Vitamin C is the most famous supplement in history, largely due to Linus Pauling's 1970 book "Vitamin C and the Common Cold," which claimed megadoses could prevent and cure colds, cancer, and heart disease. The cancer and cardiovascular claims have been refuted by large trials. The cold claims were partially correct — there is a real but modest effect — but the megadose framing is not supported by modern evidence.
The Hemilä 2013 Cochrane review is the definitive assessment: 29 trials with 11,350 participants. Routine supplementation did not reduce cold incidence in the general population (RR 0.96).

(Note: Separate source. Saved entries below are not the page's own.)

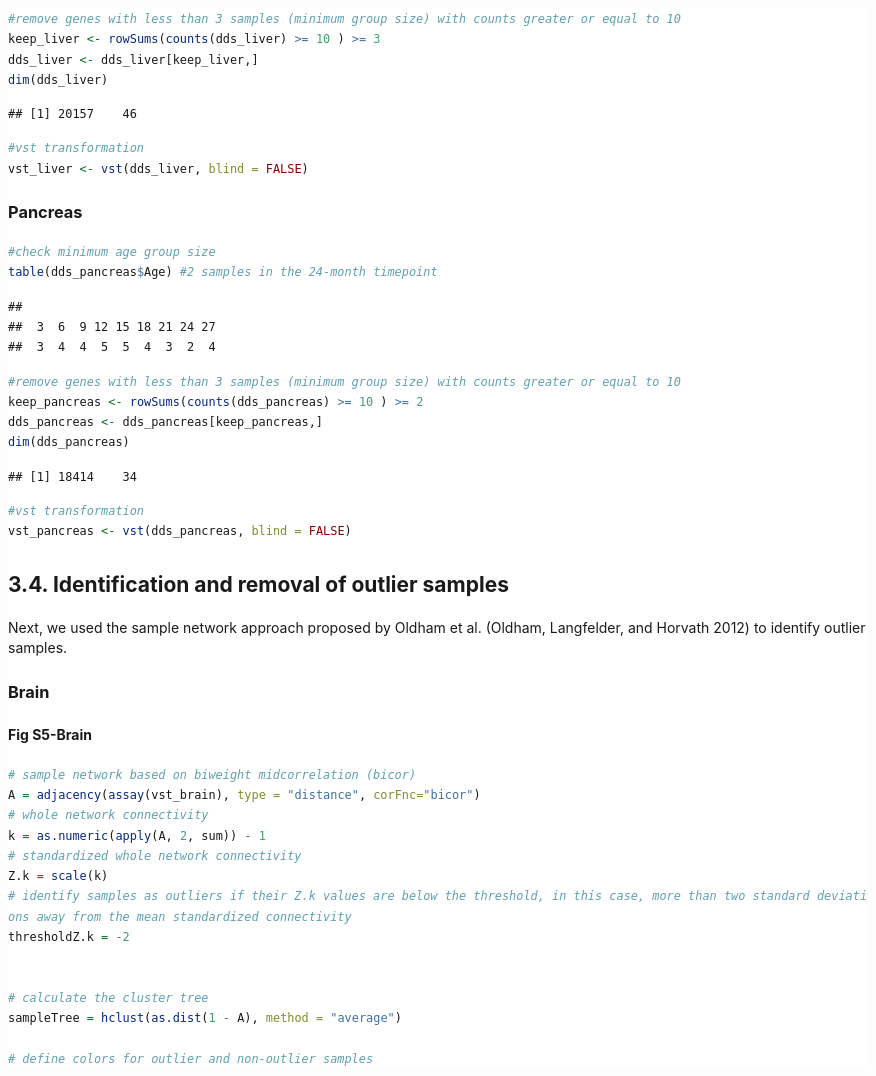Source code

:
 ``` r
#remove genes with less than 3 samples (minimum group size) with counts greater or equal to 10
keep_liver <- rowSums(counts(dds_liver) >= 10 ) >= 3
dds_liver <- dds_liver[keep_liver,]
dim(dds_liver)
```

    ## [1] 20157    46

``` r
#vst transformation
vst_liver <- vst(dds_liver, blind = FALSE)
```

### Pancreas

``` r
#check minimum age group size
table(dds_pancreas$Age) #2 samples in the 24-month timepoint 
```

    ## 
    ##  3  6  9 12 15 18 21 24 27 
    ##  3  4  4  5  5  4  3  2  4

``` r
#remove genes with less than 3 samples (minimum group size) with counts greater or equal to 10
keep_pancreas <- rowSums(counts(dds_pancreas) >= 10 ) >= 2
dds_pancreas <- dds_pancreas[keep_pancreas,]
dim(dds_pancreas)
```

    ## [1] 18414    34

``` r
#vst transformation
vst_pancreas <- vst(dds_pancreas, blind = FALSE)
```

## 3.4. Identification and removal of outlier samples

Next, we used the sample network approach proposed by Oldham et al. (Oldham, Langfelder, and Horvath 2012) to identify outlier samples.

### Brain

#### Fig S5-Brain

``` r
# sample network based on biweight midcorrelation (bicor)
A = adjacency(assay(vst_brain), type = "distance", corFnc="bicor")
# whole network connectivity
k = as.numeric(apply(A, 2, sum)) - 1
# standardized whole network connectivity
Z.k = scale(k)
# identify samples as outliers if their Z.k values are below the threshold, in this case, more than two standard deviations away from the mean standardized connectivity
thresholdZ.k = -2 


# calculate the cluster tree
sampleTree = hclust(as.dist(1 - A), method = "average")

# define colors for outlier and non-outlier samples
```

But in a subgroup of 642 marathon runners, skiers, and soldiers in sub-arctic exercises, the pooled RR was 0.50 — a 50% reduction. The benefit is specific to brief periods of severe physical stress.

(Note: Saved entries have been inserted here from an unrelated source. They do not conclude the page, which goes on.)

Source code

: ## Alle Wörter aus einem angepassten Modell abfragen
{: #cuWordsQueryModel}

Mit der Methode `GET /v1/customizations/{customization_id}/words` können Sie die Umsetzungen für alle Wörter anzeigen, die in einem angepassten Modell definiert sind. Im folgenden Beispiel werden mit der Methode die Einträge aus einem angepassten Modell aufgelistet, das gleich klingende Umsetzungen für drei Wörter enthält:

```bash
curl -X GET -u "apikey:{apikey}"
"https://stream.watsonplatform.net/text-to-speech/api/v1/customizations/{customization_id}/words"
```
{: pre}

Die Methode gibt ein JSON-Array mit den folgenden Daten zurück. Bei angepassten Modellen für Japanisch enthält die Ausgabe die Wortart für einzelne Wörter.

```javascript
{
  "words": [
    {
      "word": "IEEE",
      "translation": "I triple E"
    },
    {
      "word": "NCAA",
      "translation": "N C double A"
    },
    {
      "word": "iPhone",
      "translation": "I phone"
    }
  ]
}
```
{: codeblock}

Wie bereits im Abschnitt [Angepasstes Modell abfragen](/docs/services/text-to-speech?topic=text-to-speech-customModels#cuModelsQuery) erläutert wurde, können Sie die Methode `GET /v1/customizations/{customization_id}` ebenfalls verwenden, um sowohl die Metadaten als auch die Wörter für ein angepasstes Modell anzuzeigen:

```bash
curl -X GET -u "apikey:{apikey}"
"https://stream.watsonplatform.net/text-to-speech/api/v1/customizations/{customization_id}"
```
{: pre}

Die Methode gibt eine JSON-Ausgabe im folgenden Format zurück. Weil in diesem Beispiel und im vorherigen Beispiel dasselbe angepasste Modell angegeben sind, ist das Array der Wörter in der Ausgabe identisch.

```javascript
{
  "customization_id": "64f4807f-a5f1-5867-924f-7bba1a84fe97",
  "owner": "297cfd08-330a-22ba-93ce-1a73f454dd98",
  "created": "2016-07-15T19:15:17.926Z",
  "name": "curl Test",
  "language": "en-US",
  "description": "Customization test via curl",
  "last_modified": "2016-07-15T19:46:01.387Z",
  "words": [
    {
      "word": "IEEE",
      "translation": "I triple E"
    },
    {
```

For duration, regular supplementation shortened colds by 8% in adults and 13.6% in children. Therapeutic use started after symptoms began showed no significant benefit in the Cochrane analysis — though the 2023 Hemilä meta-analysis found that vitamin C decreased severe symptom severity by 15%, with no effect on mild symptoms. This suggests that if vitamin C helps therapeutically, it helps with the miserable part of a cold, not the sniffles.
The absorption kinetics explain why megadoses are inefficient. Intestinal absorption is saturable via sodium-dependent vitamin C transporters (SVCT1). At 30–200 mg doses, 70–90% is absorbed. At 1000 mg, absorption drops to ~50%. At 12 g, ~16%. Unabsorbed ascorbic acid draws water into the bowel, causing osmotic diarrhea — the body's natural brake on excessive intake.

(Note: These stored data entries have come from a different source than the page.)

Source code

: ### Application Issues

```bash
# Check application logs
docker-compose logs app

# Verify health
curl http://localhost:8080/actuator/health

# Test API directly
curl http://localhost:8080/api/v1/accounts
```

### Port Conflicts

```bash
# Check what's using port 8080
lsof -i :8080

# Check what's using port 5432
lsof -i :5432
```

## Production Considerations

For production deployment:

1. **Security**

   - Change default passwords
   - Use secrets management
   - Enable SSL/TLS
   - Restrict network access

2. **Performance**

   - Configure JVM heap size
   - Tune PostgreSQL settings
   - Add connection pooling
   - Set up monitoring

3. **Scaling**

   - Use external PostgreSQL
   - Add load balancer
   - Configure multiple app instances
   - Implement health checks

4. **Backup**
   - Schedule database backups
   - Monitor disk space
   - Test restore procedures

Practical guidance: 200–500 mg split BID for daily supplementation (better absorption than 1000 mg once daily). If you're an athlete or facing severe physical stress, 500–1000 mg/day prophylactically. At cold onset, some evidence supports 6–8 g/day in divided doses started within 24 hours — but the therapeutic evidence is weaker than the prophylactic evidence.
Keystone references: Hemilä & Chalker 2013 (Cochrane Database Syst Rev, PMID 17636648 — definitive Cochrane review); Hemilä & Chalker 2023 (BMC Public Health, PMID 38082300 — severity meta-analysis); Carr & Maggini 2017 (Nutrients, PMID 29099763 — immune mechanism review).